Ayo, Gempa. Cari Solar. Cari sampai ketemu.

Dengan itu, ia kembali melanjutkan langkahnya.

Kakinya melewati lapangan semen itu sebelum menginjak tanah berumput.

Tak jauh di depannya, taman sekolah terlihat.

Sepi. Tak ada siapapun.

Meskipun begitu, Gempa tetap melangkahkan kakinya masuk ke area taman. Berharap menemukan Solar di sana.

Namun, harapan hanyalah harapan. Solar tak ada di sana.

Mulai merasa lelah, Gempa menyenderkan dirinya ke salah satu pohon di sana. Tangannya bergerak mengelap keringat di keningnya.

Mata emasnya menatap langit sore. Matahari mulai terbenam. Tak lama lagi, hari akan gelap. Dan itu artinya mereka semua harus menemukan Solar.

Tapi di mana lagi?

Tak ada tanda-tanda kehadiran Solar sama sekali.
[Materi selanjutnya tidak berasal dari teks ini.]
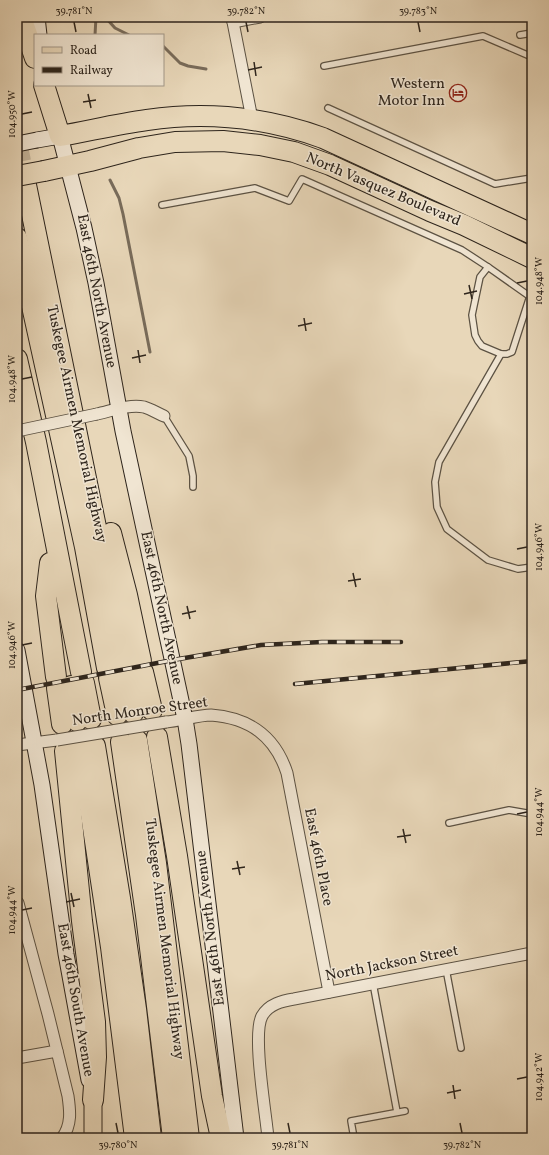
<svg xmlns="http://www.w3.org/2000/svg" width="549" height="1155" font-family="Vollkorn,serif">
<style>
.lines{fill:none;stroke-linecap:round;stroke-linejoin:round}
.stream{stroke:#786b5a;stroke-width:3}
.highway-tunnel{stroke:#c3b39a;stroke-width:20;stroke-dasharray:20 10;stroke-linecap:butt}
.lane-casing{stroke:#5c5243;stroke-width:8}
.street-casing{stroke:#5c5243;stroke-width:13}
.secondary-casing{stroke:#2e251c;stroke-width:17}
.primary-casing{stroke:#2e251c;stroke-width:19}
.highway-casing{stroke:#2e251c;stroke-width:22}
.lane{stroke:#f0e5d2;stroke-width:5.5}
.street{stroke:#f0e5d2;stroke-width:11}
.secondary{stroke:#f0e5d2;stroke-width:15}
.primary{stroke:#e8d7b9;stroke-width:17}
.highway{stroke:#e8d7b9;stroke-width:20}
.rail-casing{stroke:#2e251c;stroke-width:4.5}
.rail{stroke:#f0e5d2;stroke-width:3;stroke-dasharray:9;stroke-linecap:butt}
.street-bridge-casing{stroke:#5c5243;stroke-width:13;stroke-linecap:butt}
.secondary-bridge-casing{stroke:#2e251c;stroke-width:17;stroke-linecap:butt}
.highway-bridge-casing{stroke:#2e251c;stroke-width:22;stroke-linecap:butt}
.street-bridge{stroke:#f0e5d2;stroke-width:11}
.secondary-bridge{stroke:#f0e5d2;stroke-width:15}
.highway-bridge{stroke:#e8d7b9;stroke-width:20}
.ticks{fill:none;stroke:#2e251c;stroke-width:1.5}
.labels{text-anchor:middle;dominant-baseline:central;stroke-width:3;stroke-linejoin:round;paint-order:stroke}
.poi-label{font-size:15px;fill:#2e251c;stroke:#f0e5d2;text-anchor:end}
.street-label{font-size:15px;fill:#2e251c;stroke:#f0e5d2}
.neatline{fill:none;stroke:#2e251c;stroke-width:1.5}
.ticks-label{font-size:10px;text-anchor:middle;fill:#2e251c}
</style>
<rect width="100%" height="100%" fill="#e8d7b9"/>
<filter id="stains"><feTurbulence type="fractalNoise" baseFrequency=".005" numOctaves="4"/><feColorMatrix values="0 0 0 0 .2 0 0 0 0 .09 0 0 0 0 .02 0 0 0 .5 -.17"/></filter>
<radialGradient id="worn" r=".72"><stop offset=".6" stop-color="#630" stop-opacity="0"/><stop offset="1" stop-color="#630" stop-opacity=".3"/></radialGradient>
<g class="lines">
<g class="stream">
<polyline points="105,17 115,28 129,35"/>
<polyline points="95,35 96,17"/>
<polyline points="163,46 180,63 188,66 206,69"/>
<polyline points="110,180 119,198 123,214 150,352"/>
</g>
<polyline class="highway-tunnel" points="17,142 26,185"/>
<defs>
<g id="lane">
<polyline points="520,35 532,33"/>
<polyline points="324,66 483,36 532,57"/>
<polyline points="328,108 495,184 532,178"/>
<polyline points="162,205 255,188 289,201 302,179 462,250 488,267 532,298"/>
<polyline points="488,267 480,277 472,315 475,335 478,341 482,346 501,354 507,354 512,352 530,296"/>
<polyline points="501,354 439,462 435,482 437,507 447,529 488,560 518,569 532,567"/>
<polyline points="164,416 189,456 193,476 193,487"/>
<polyline points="449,823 509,810 532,814"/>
<polyline points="446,969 461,1048"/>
<polyline points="373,983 397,1112"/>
<polyline points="354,1138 351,1121 405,1111"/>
</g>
<g id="street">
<polyline points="232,17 252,119"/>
<polyline points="233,22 260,17"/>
<path d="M97,414C111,411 129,404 144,407C151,409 157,413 164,416"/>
<path d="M166,722C179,721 199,715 211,715C250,718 275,736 287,773L329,992"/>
<polyline points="17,745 57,740"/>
<path d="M17,903H18L48,1014L68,1096C70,1110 72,1125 62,1138"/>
<polyline points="17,1058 57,1051"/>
<path d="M268,1138C266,1114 252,1034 262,1016C269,1004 282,1001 294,999L532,953"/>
</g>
<g id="secondary">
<polyline points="37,17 39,35"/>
<polyline points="37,140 60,136 84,228 96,283 123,431 185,719 189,744 236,1138"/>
<polyline points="17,650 42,785 66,954 89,1080"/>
</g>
<polyline id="primary" points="93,1100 93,1138"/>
<g id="highway">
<polyline points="21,17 35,58"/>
<path d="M44,85L60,136C89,131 117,124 147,120C208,111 265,117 323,138L532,234"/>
<polyline points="44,171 90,161 139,148 175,142 223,141 260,145 294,152 330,165 430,211 464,225 532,258"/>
<polyline points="26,185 124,664"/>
<polyline points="17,238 85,547 107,668"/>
<polyline points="17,359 36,442 81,672"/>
<polyline points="111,533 127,595 141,661"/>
<polyline points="50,563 46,596 56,677"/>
<polyline points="143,672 152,710"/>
<polyline points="126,675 133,713"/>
<polyline points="109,678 117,715"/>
<polyline points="84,683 91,719"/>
<polyline points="71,686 77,721"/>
<polyline points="57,688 62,724"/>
<polyline points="157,737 177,856 212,1096 221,1138"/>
<polyline points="137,740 156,863 189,1138"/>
<polyline points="121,742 146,915 173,1138"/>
<polyline points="95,746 120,898 136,1009 151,1138"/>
<polyline points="81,748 111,947 135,1138"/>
<polyline points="65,751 82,921 95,1022 96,1057 93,1100"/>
</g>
</defs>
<use href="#lane" class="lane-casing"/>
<use href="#street" class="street-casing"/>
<use href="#secondary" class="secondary-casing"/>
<use href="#primary" class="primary-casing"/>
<use href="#highway" class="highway-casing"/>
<use href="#lane" class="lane"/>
<use href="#street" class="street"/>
<use href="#secondary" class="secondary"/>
<use href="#primary" class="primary"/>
<use href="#highway" class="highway"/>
<defs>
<g id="rail">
<polyline points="295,684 532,661"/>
<polyline points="17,690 173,660 261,645 322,642 401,642"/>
</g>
</defs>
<use href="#rail" class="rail-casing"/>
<use href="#rail" class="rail"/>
<defs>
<g id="street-bridge">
<polyline points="17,431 97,414"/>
<polyline points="57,740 166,722"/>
</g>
<polyline id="secondary-bridge" points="17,144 37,140"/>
<polyline id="highway-bridge" points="17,176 44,171"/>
</defs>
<use href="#street-bridge" class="street-bridge-casing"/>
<use href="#secondary-bridge" class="secondary-bridge-casing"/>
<use href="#highway-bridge" class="highway-bridge-casing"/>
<use href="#street-bridge" class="street-bridge"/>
<use href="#secondary-bridge" class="secondary-bridge"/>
<use href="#highway-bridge" class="highway-bridge"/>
</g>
<path class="ticks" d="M74,22L76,32M246,22L248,32M418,22L420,32M254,62L256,76M248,70L262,67M88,94L91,108M83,102L96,100M22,114L32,112M517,283L527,281M469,285L472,299M464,294L477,291M304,318L306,331M298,326L312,323M138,350L140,363M132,358L146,355M22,379L32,377M517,549L527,547M353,573L356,587M348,581L361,579M187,606L190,619M182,614L196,611M22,645L32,643M517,814L527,812M403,829L406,843M397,837L411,835M237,861L240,875M232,869L245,867M71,893L74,907M66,902L80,899M22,910L32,908M517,1079L527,1077M453,1085L455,1099M447,1093L461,1090M116,1123L118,1133M288,1123L290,1133M460,1123L462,1133"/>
<defs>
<symbol id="hotel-ring" viewBox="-11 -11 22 22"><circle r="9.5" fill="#f0e5d2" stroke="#8f2418" stroke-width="1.5"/><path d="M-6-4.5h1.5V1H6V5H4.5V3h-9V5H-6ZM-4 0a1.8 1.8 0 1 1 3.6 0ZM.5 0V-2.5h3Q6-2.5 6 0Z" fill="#8f2418"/></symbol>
</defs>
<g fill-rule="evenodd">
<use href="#hotel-ring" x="448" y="83" width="20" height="20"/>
</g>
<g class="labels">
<g class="poi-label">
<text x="445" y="84">Western<tspan x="445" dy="17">Motor Inn</tspan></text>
</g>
<g class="street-label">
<text transform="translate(383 190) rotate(23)">North Vasquez Boulevard</text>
<text transform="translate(96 291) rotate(79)">East 46th North Avenue</text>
<text transform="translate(76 424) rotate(78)">Tuskegee Airmen Memorial Highway</text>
<text transform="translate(161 608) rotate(78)">East 46th North Avenue</text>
<text transform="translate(140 712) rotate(-8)">North Monroe Street</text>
<text transform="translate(318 857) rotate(79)">East 46th Place</text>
<text transform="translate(211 928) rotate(-97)">East 46th North Avenue</text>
<text transform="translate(164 939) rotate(83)">Tuskegee Airmen Memorial Highway</text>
<text transform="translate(392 964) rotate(-11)">North Jackson Street</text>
<text transform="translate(75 1000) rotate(80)">East 46th South Avenue</text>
</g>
</g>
<rect width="549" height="1155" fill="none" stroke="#e8d7b9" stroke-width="44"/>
<rect x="34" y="34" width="130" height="52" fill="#f0e5d2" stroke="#a29889"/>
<rect x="42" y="47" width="20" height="6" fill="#e8d7b9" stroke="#a29889"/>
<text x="70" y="54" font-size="12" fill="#2e251c">Road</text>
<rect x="42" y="67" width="20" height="6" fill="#2e251c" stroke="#a29889"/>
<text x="70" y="74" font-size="12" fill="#2e251c">Railway</text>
<rect x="22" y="22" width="505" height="1111" class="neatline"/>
<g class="ticks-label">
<text x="74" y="14">39.781°N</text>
<text x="246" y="14">39.782°N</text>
<text x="418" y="14">39.783°N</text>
<text transform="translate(11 114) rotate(-90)" y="4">104.950°W</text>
<text transform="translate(538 281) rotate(-90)" y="4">104.948°W</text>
<text transform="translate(11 379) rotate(-90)" y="4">104.948°W</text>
<text transform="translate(538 547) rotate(-90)" y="4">104.946°W</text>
<text transform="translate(11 645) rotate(-90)" y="4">104.946°W</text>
<text transform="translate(538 812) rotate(-90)" y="4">104.944°W</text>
<text transform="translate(11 910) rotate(-90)" y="4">104.944°W</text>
<text transform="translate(538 1077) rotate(-90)" y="4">104.942°W</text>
<text x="118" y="1148">39.780°N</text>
<text x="290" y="1148">39.781°N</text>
<text x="462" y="1148">39.782°N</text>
</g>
<rect width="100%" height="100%" filter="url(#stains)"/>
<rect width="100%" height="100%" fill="url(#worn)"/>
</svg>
Ice sudah memeriksa empat lantai dan belum menemukan apapun.

Halilintar, Taufan, dan Blaze sudah berpencar, namun belum menemukan apapun juga.

Thorn belum mendapati Solar pulang ke rumah.

Lantas adik kembarnya yang satu itu ke mana?!

Gempa mendengus sebal memikirkan semua itu. Rasanya ia bahkan rela sujud di kaki Adudu untuk membantu mereka menemukan Solar sekarang.

Ting!

Handphonenya tiba-tiba berbunyi.

Ia mendapatkan pesan.

Dengan gerakan cepat, Gempa segera merogoh kembali handphonenya. Mengecek pesan itu dari siapa.

Dan, coba tebak.

Pesan itu dari Solar!

Dari adiknya yang hilang itu!

Matanya sontak melotot. Jarinya bergerak membuka pesan itu.

'Gidamg'

Astaga, adiknya ini mengetik apa sih?

Pikirannya kembali kalut. Ia tak bisa berpikir jernih.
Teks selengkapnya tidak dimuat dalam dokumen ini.